[Data excerpts]
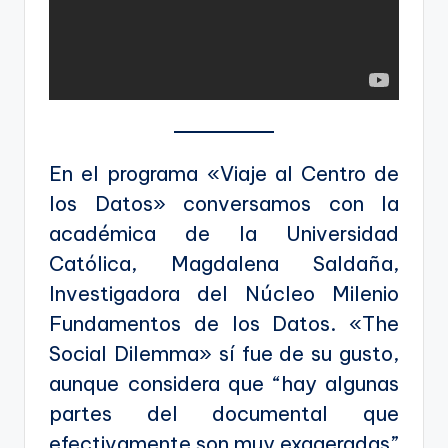
En el programa «Viaje al Centro de
los Datos» conversamos con la
académica de la Universidad
Católica, Magdalena Saldaña,
Investigadora del Núcleo Milenio
Fundamentos de los Datos. «The
Social Dilemma» sí fue de su gusto,
aunque considera que “hay algunas
partes del documental que
efectivamente son muy exageradas”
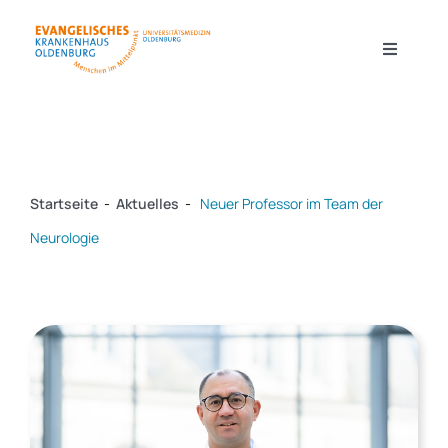
Zum
Inhalt
Toggle
Navigati
springen
Kliniken & Zentren
Startseite
-
Aktuelles
-
Neuer Professor im Team der
Forschung
Neurologie
Pflege
Ausbildung & Karriere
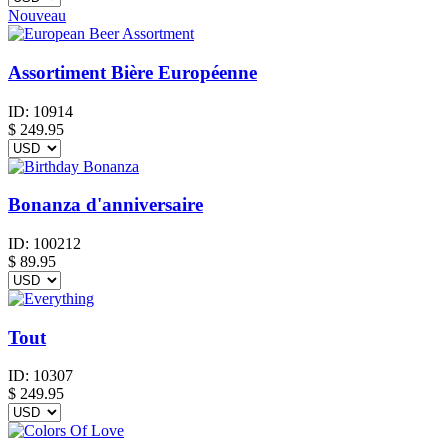
Nouveau
Assortiment Bière Européenne
ID:
10914
$
249.95
Bonanza d'anniversaire
ID:
100212
$
89.95
Tout
ID:
10307
$
249.95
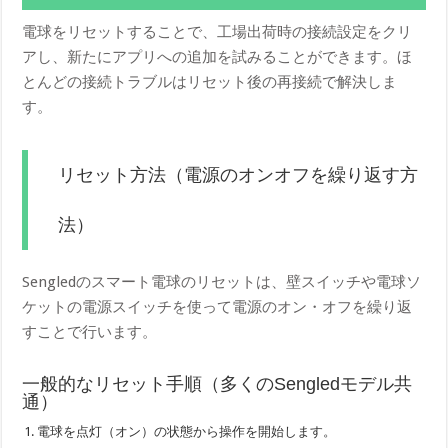
電球をリセットすることで、工場出荷時の接続設定をクリ
アし、新たにアプリへの追加を試みることができます。ほ
とんどの接続トラブルはリセット後の再接続で解決しま
す。
リセット方法（電源のオンオフを繰り返す方
法）
Sengledのスマート電球のリセットは、壁スイッチや電球ソ
ケットの電源スイッチを使って電源のオン・オフを繰り返
すことで行います。
一般的なリセット手順（多くのSengledモデル共
通）
電球を点灯（オン）の状態から操作を開始します。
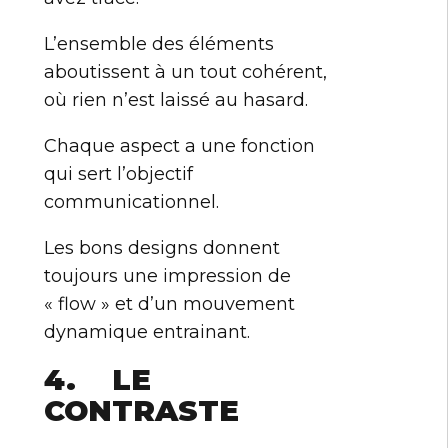
L’ensemble des éléments
aboutissent à un tout cohérent,
où rien n’est laissé au hasard.
Chaque aspect a une fonction
qui sert l’objectif
communicationnel.
Les bons designs donnent
toujours une impression de
« flow » et d’un mouvement
dynamique entrainant.
4. LE
CONTRASTE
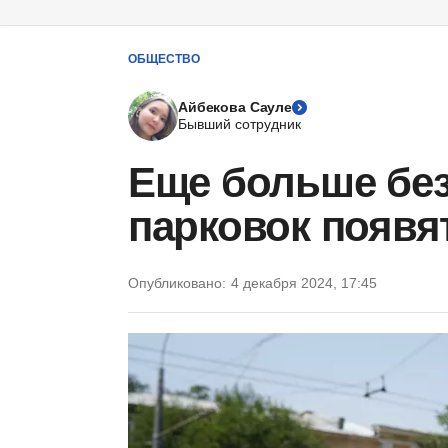
ОБЩЕСТВО
Айбекова Сауле
Бывший сотрудник
Еще больше бе
парковок появя
Опубликовано:
4 декабря 2024, 17:45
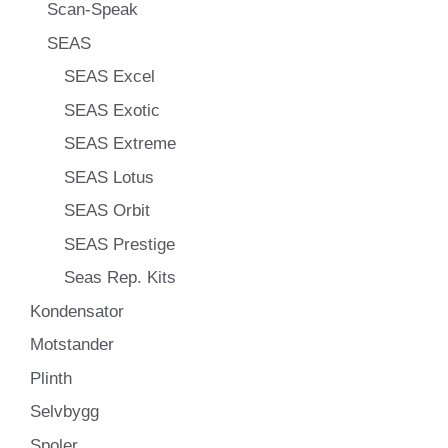
Scan-Speak
SEAS
SEAS Excel
SEAS Exotic
SEAS Extreme
SEAS Lotus
SEAS Orbit
SEAS Prestige
Seas Rep. Kits
Kondensator
Motstander
Plinth
Selvbygg
Spoler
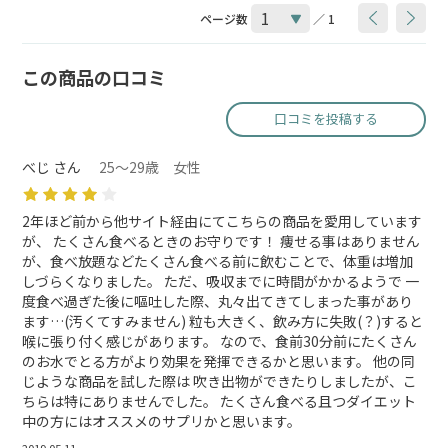
ページ数
／ 1
この商品の口コミ
口コミを投稿する
べじ さん
25～29歳 女性
2年ほど前から他サイト経由にてこちらの商品を愛用しています
が、 たくさん食べるときのお守りです！ 痩せる事はありません
が、食べ放題などたくさん食べる前に飲むことで、体重は増加
しづらくなりました。 ただ、吸収までに時間がかかるようで 一
度食べ過ぎた後に嘔吐した際、丸々出てきてしまった事があり
ます…(汚くてすみません) 粒も大きく、飲み方に失敗(？)すると
喉に張り付く感じがあります。 なので、食前30分前にたくさん
のお水でとる方がより効果を発揮できるかと思います。 他の同
じような商品を試した際は 吹き出物ができたりしましたが、こ
ちらは特にありませんでした。 たくさん食べる且つダイエット
中の方にはオススメのサプリかと思います。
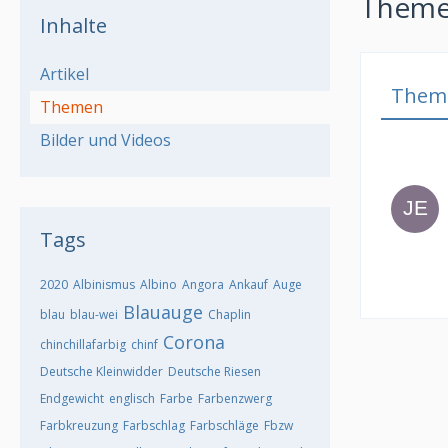
Themen
Inhalte
Artikel
Them
Themen
Bilder und Videos
Tags
2020
Albinismus
Albino
Angora
Ankauf
Auge
Blauauge
blau
blau-wei
Chaplin
Corona
chinchillafarbig
chinf
Deutsche Kleinwidder
Deutsche Riesen
Endgewicht
englisch
Farbe
Farbenzwerg
Farbkreuzung
Farbschlag
Farbschläge
Fbzw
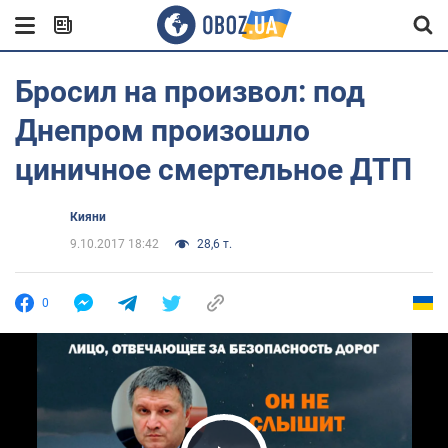
Бросил на произвол: под
Днепром произошло
циничное смертельное ДТП
Кияни
9.10.2017 18:42
28,6 т.
0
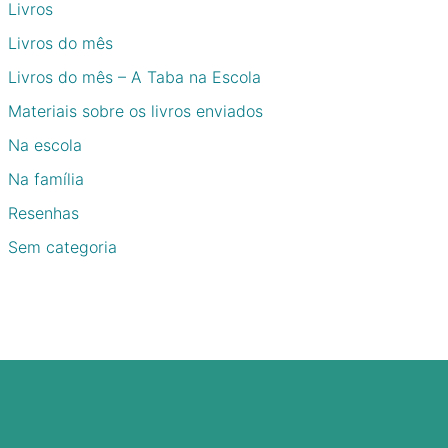
Livros
Livros do mês
Livros do mês – A Taba na Escola
Materiais sobre os livros enviados
Na escola
Na família
Resenhas
Sem categoria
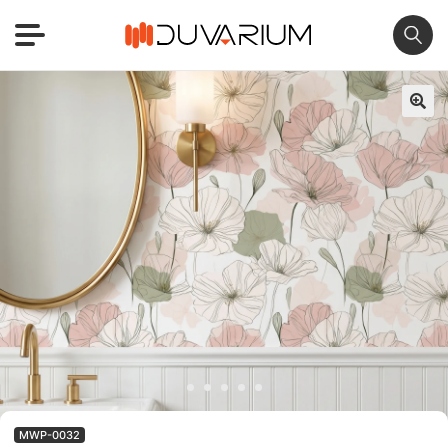
🔍
MWP-0032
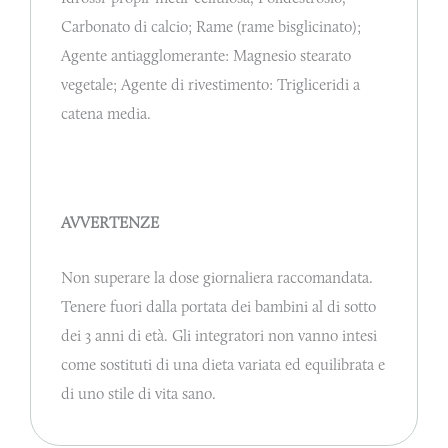
Carbonato di calcio; Rame (rame bisglicinato);
Agente antiagglomerante: Magnesio stearato
vegetale; Agente di rivestimento: Trigliceridi a
catena media.
AVVERTENZE
Non superare la dose giornaliera raccomandata.
Tenere fuori dalla portata dei bambini al di sotto
dei 3 anni di età. Gli integratori non vanno intesi
come sostituti di una dieta variata ed equilibrata e
di uno stile di vita sano.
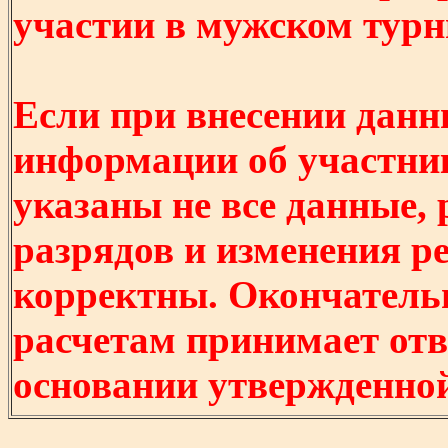
участии в мужском турнир
Если при внесении данн
информации об участни
указаны не все данные,
разрядов и изменения р
корректны. Окончатель
расчетам принимает отв
основании утвержденно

[Problem to work on] Quote every line of text read from the rows above, keeping the original spelling, line breaks, and order, and omit the pictures.

[Solution]
En el programa «Viaje al Centro de
los Datos» conversamos con la
académica de la Universidad
Católica, Magdalena Saldaña,
Investigadora del Núcleo Milenio
Fundamentos de los Datos. «The
Social Dilemma» sí fue de su gusto,
aunque considera que “hay algunas
partes del documental que
efectivamente son muy exageradas”
Zum
Inhalt
Toggle
Navigati
springen
Kliniken & Zentren
Startseite
-
Aktuelles
-
Neuer Professor im Team der
Forschung
Neurologie
Pflege
Ausbildung & Karriere
Nouveau
Assortiment Bière Européenne
ID:
10914
$
249.95
Bonanza d'anniversaire
ID:
100212
$
89.95
Tout
ID:
10307
$
249.95
電球をリセットすることで、工場出荷時の接続設定をクリ
アし、新たにアプリへの追加を試みることができます。ほ
とんどの接続トラブルはリセット後の再接続で解決しま
す。
リセット方法（電源のオンオフを繰り返す方
法）
Sengledのスマート電球のリセットは、壁スイッチや電球ソ
ケットの電源スイッチを使って電源のオン・オフを繰り返
すことで行います。
一般的なリセット手順（多くのSengledモデル共
通）
電球を点灯（オン）の状態から操作を開始します。
L’ensemble des éléments
aboutissent à un tout cohérent,
où rien n’est laissé au hasard.
Chaque aspect a une fonction
qui sert l’objectif
communicationnel.
Les bons designs donnent
toujours une impression de
« flow » et d’un mouvement
dynamique entrainant.
4. LE
CONTRASTE
ОБЩЕСТВО
Айбекова Сауле
Бывший сотрудник
Еще больше бе
парковок появя
Опубликовано:
4 декабря 2024, 17:45
Scan-Speak
SEAS
SEAS Excel
SEAS Exotic
SEAS Extreme
SEAS Lotus
SEAS Orbit
SEAS Prestige
Seas Rep. Kits
Kondensator
Motstander
Plinth
Selvbygg
Spoler
ページ数
／ 1
この商品の口コミ
口コミを投稿する
べじ さん
25～29歳 女性
2年ほど前から他サイト経由にてこちらの商品を愛用しています
が、 たくさん食べるときのお守りです！ 痩せる事はありません
が、食べ放題などたくさん食べる前に飲むことで、体重は増加
しづらくなりました。 ただ、吸収までに時間がかかるようで 一
度食べ過ぎた後に嘔吐した際、丸々出てきてしまった事があり
ます…(汚くてすみません) 粒も大きく、飲み方に失敗(？)すると
喉に張り付く感じがあります。 なので、食前30分前にたくさん
のお水でとる方がより効果を発揮できるかと思います。 他の同
じような商品を試した際は 吹き出物ができたりしましたが、こ
ちらは特にありませんでした。 たくさん食べる且つダイエット
中の方にはオススメのサプリかと思います。
Themen
Inhalte
Artikel
Them
Themen
Bilder und Videos
Tags
2020
Albinismus
Albino
Angora
Ankauf
Auge
Blauauge
blau
blau-wei
Chaplin
Corona
chinchillafarbig
chinf
Deutsche Kleinwidder
Deutsche Riesen
Endgewicht
englisch
Farbe
Farbenzwerg
Farbkreuzung
Farbschlag
Farbschläge
Fbzw
Бросил на произвол: под
Днепром произошло
циничное смертельное ДТП
Кияни
9.10.2017 18:42
28,6 т.
0
Livros
Livros do mês
Livros do mês – A Taba na Escola
Materiais sobre os livros enviados
Na escola
Na família
Resenhas
Sem categoria
🔍
MWP-0032
Carbonato di calcio; Rame (rame bisglicinato);
Agente antiagglomerante: Magnesio stearato
vegetale; Agente di rivestimento: Trigliceridi a
catena media.
AVVERTENZE
Non superare la dose giornaliera raccomandata.
Tenere fuori dalla portata dei bambini al di sotto
dei 3 anni di età. Gli integratori non vanno intesi
come sostituti di una dieta variata ed equilibrata e
di uno stile di vita sano.
участии в мужском турнир
Если при внесении данн
информации об участни
указаны не все данные,
разрядов и изменения р
корректны. Окончатель
расчетам принимает отв
основании утвержденно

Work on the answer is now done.